Als Miranda und Charlie sich ein Kind wünschen, eskaliert die Situation
Dabei spielt dem Maschinenmann in die Hände, dass er äußerst lernfähig ist. Jede Information, die er bekommt, wird gespeichert, mit bereits vorhandenem Wissen vernetzt und mitunter auch gegen den Besitzer verwendet. Als Charlie und Miranda sich um die Adoption eines Kindes bemühen, eskaliert die Situation, den Adam gibt ohne jeden Skrupel Informationen weiter, die die Adoptionspläne gefährden. Parallel dazu erfährt Charlie von anderen Androiden-Besitzern, die ähnliche Probleme erleiden. Und so sieht er sich eines Tages dazu gezwungen, eine extreme Lösung für das Zusammenleben mit Adam zu finden.

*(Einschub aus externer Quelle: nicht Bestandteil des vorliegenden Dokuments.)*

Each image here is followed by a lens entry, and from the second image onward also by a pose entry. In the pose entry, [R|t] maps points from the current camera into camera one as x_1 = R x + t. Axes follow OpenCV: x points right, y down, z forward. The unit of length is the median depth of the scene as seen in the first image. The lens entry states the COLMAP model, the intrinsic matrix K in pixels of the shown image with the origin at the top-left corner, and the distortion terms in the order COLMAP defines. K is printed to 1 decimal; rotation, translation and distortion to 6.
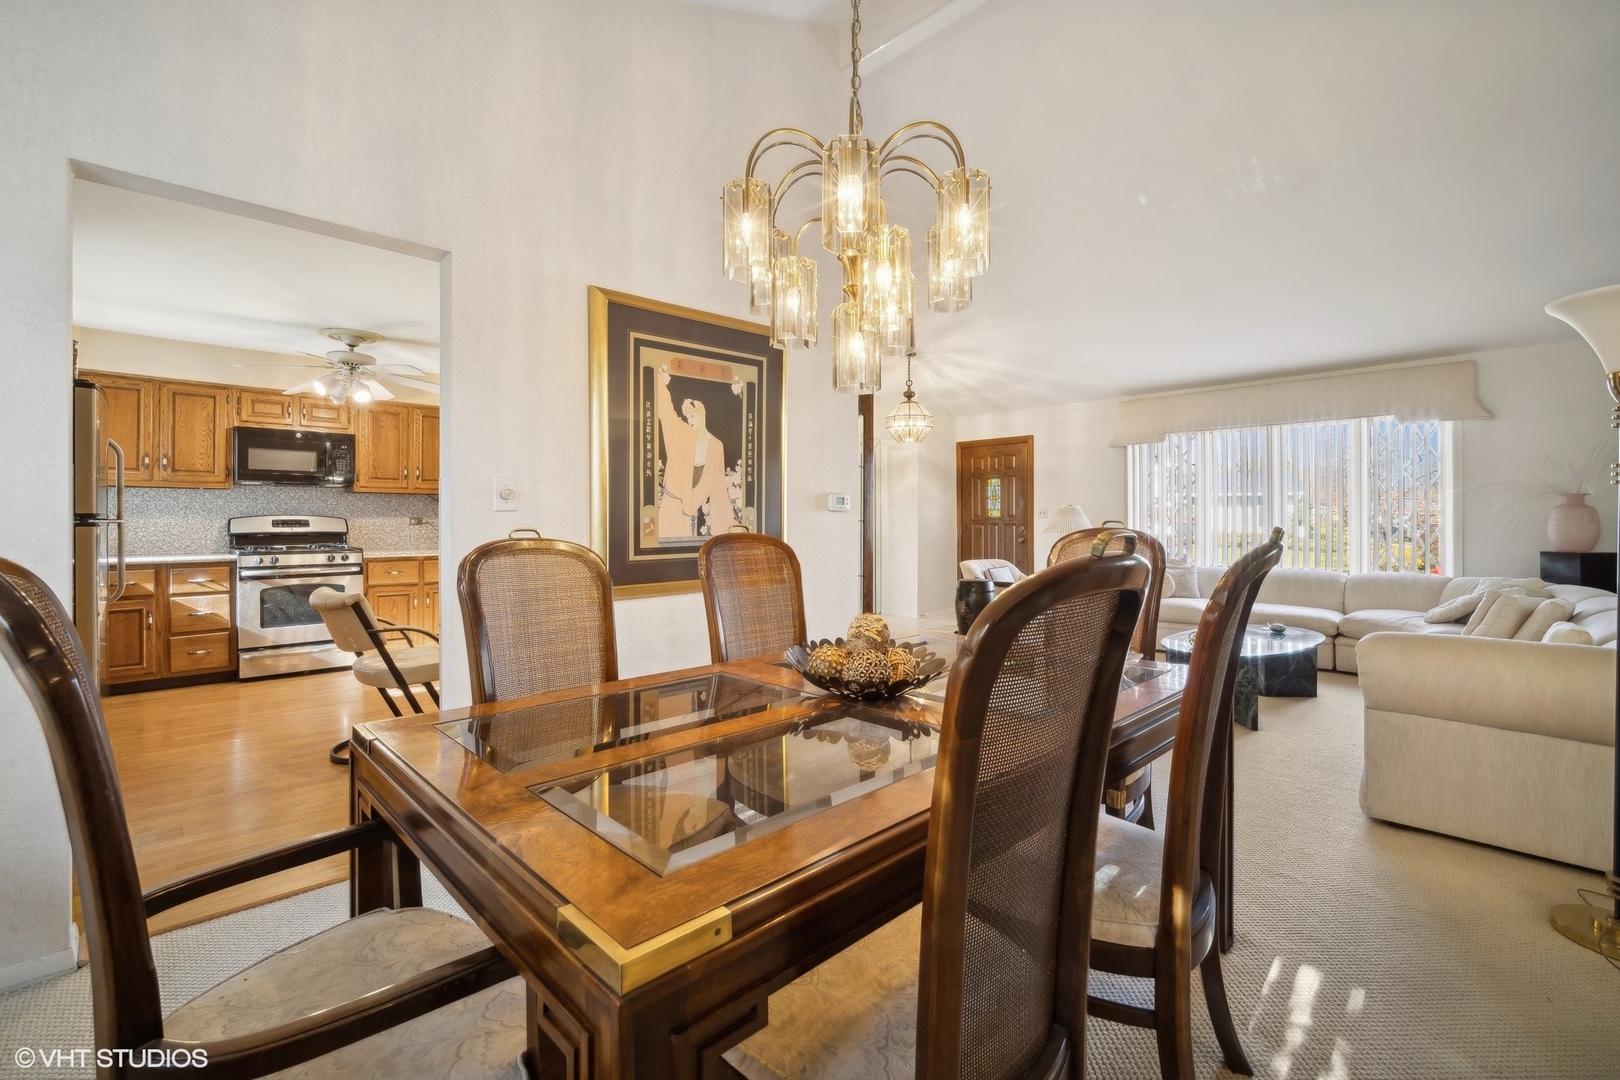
lens RADIAL K [[710.2, 0, 811.4], [0, 710.2, 531.3], [0, 0, 1]] dist [-0.002462, -0.000373]
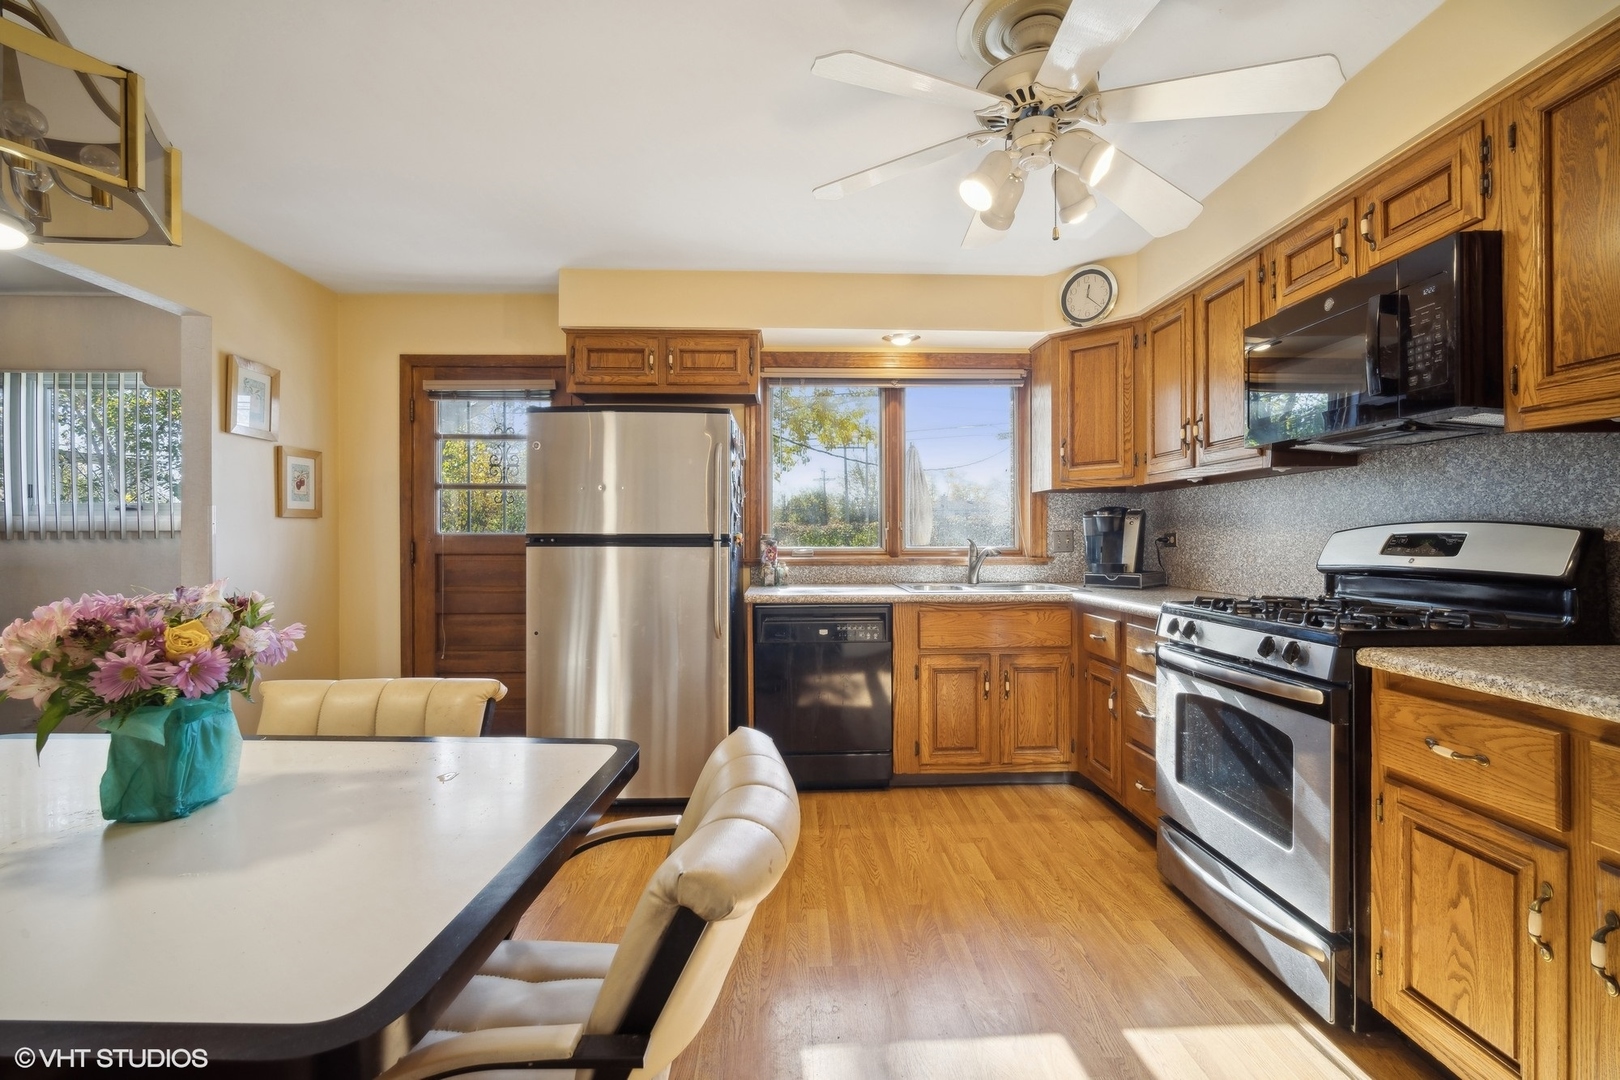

„Maschinen wie ich“ ist ein hellsichtiger, hochrealistischer Roman über künstliche Intelligenz. Er ist getragen von feinem Humor – was ihn unterscheidet von Marc-Uwe Klings auch sehr gelungenen Zukunftsroman „Qualityland“, dessen Humor wesentlich überdrehter wirkt.
Zwei Punkte, die an diesem Roman über künstliche Intelligenz irritieren
Kritisieren möchte ich an diesem lesenswerten Roman lediglich zwei Punkte: Ian McEwan siedelt seine Geschichte in den 80er-Jahren an. Dass er sich in diesem Setting besser auskennt als in der Zukunft und er deshalb die Epoche und ihre Eigenheiten treffsicherer beschreiben kann, wiegt für mich nicht auf, dass es einen so perfekten Androiden wie Adam in den 80er-Jahren nicht gab und auch heute noch nicht gibt; weshalb die Geschichte hier viel von ihrer Realitätsnähe verliert.
Die Gestaltung der Hauptfigur Charlie wirft eine Frage auf
Das andere Merkwürdige, was mir beim Lesen passierte, hat mit der Hauptfigur Charlie zu tun: So wie Ian McEwan seinen Protagonisten in „Maschinen wie ich“ beschreibt, dachte ich beim Lesen stets an einen wesentlich älteren und reiferen Mann. Dass Charlie erst zweiunddreißig Jahre alt sein soll, musste ich mir beim Lesen immer wieder bewusst in Erinnerung rufen. Denn von seinem Verhalten her, vermittelte er mir dieses Gefühl nicht. Diese beiden Kleinigkeiten können nichts daran ändern, dass Ian McEwan dieser Roman gleichermaßen klug und unterhaltsam gelungen ist.